* **DESCRIPTION OF THE TASK**:
Return every line of the listing exactly as written.

── GIVEN INFORMATION ──

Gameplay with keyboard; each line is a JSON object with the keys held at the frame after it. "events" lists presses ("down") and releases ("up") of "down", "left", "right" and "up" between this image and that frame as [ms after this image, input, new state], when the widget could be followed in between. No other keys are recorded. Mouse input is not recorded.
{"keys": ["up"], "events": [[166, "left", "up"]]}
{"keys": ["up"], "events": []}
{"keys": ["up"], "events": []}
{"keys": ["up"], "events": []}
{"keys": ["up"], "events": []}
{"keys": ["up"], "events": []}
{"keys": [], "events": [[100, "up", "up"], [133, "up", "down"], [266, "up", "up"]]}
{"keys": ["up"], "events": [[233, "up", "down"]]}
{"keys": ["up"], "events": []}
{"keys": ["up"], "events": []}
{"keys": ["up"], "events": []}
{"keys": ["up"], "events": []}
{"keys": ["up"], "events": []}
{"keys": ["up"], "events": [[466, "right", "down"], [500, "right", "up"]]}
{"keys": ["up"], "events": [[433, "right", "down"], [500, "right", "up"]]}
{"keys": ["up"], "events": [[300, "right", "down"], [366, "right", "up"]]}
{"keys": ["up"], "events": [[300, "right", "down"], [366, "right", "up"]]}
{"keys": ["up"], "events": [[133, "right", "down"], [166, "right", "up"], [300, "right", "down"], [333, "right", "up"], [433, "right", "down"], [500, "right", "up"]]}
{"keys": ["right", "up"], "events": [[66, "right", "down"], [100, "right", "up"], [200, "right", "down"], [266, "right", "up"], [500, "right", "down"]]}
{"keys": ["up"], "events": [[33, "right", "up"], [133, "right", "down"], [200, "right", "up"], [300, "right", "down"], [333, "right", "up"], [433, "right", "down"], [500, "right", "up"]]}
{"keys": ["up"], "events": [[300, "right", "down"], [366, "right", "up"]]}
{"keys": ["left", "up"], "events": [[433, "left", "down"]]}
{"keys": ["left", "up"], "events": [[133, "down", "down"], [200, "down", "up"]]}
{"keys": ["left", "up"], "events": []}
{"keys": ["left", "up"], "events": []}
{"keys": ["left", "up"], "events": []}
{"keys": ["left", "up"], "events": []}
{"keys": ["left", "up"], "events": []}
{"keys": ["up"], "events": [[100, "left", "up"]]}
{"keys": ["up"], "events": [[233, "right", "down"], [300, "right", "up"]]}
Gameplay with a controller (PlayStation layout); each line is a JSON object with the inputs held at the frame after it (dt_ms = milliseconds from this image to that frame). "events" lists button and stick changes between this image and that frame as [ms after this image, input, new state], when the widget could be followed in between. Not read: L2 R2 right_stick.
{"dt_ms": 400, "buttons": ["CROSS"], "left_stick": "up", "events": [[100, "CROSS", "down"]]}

───

* **SOLUTION TO THIS EXERCISE**:
Gameplay with keyboard; each line is a JSON object with the keys held at the frame after it. "events" lists presses ("down") and releases ("up") of "down", "left", "right" and "up" between this image and that frame as [ms after this image, input, new state], when the widget could be followed in between. No other keys are recorded. Mouse input is not recorded.
{"keys": ["up"], "events": [[166, "left", "up"]]}
{"keys": ["up"], "events": []}
{"keys": ["up"], "events": []}
{"keys": ["up"], "events": []}
{"keys": ["up"], "events": []}
{"keys": ["up"], "events": []}
{"keys": [], "events": [[100, "up", "up"], [133, "up", "down"], [266, "up", "up"]]}
{"keys": ["up"], "events": [[233, "up", "down"]]}
{"keys": ["up"], "events": []}
{"keys": ["up"], "events": []}
{"keys": ["up"], "events": []}
{"keys": ["up"], "events": []}
{"keys": ["up"], "events": []}
{"keys": ["up"], "events": [[466, "right", "down"], [500, "right", "up"]]}
{"keys": ["up"], "events": [[433, "right", "down"], [500, "right", "up"]]}
{"keys": ["up"], "events": [[300, "right", "down"], [366, "right", "up"]]}
{"keys": ["up"], "events": [[300, "right", "down"], [366, "right", "up"]]}
{"keys": ["up"], "events": [[133, "right", "down"], [166, "right", "up"], [300, "right", "down"], [333, "right", "up"], [433, "right", "down"], [500, "right", "up"]]}
{"keys": ["right", "up"], "events": [[66, "right", "down"], [100, "right", "up"], [200, "right", "down"], [266, "right", "up"], [500, "right", "down"]]}
{"keys": ["up"], "events": [[33, "right", "up"], [133, "right", "down"], [200, "right", "up"], [300, "right", "down"], [333, "right", "up"], [433, "right", "down"], [500, "right", "up"]]}
{"keys": ["up"], "events": [[300, "right", "down"], [366, "right", "up"]]}
{"keys": ["left", "up"], "events": [[433, "left", "down"]]}
{"keys": ["left", "up"], "events": [[133, "down", "down"], [200, "down", "up"]]}
{"keys": ["left", "up"], "events": []}
{"keys": ["left", "up"], "events": []}
{"keys": ["left", "up"], "events": []}
{"keys": ["left", "up"], "events": []}
{"keys": ["left", "up"], "events": []}
{"keys": ["up"], "events": [[100, "left", "up"]]}
{"keys": ["up"], "events": [[233, "right", "down"], [300, "right", "up"]]}
Gameplay with a controller (PlayStation layout); each line is a JSON object with the inputs held at the frame after it (dt_ms = milliseconds from this image to that frame). "events" lists button and stick changes between this image and that frame as [ms after this image, input, new state], when the widget could be followed in between. Not read: L2 R2 right_stick.
{"dt_ms": 400, "buttons": ["CROSS"], "left_stick": "up", "events": [[100, "CROSS", "down"]]}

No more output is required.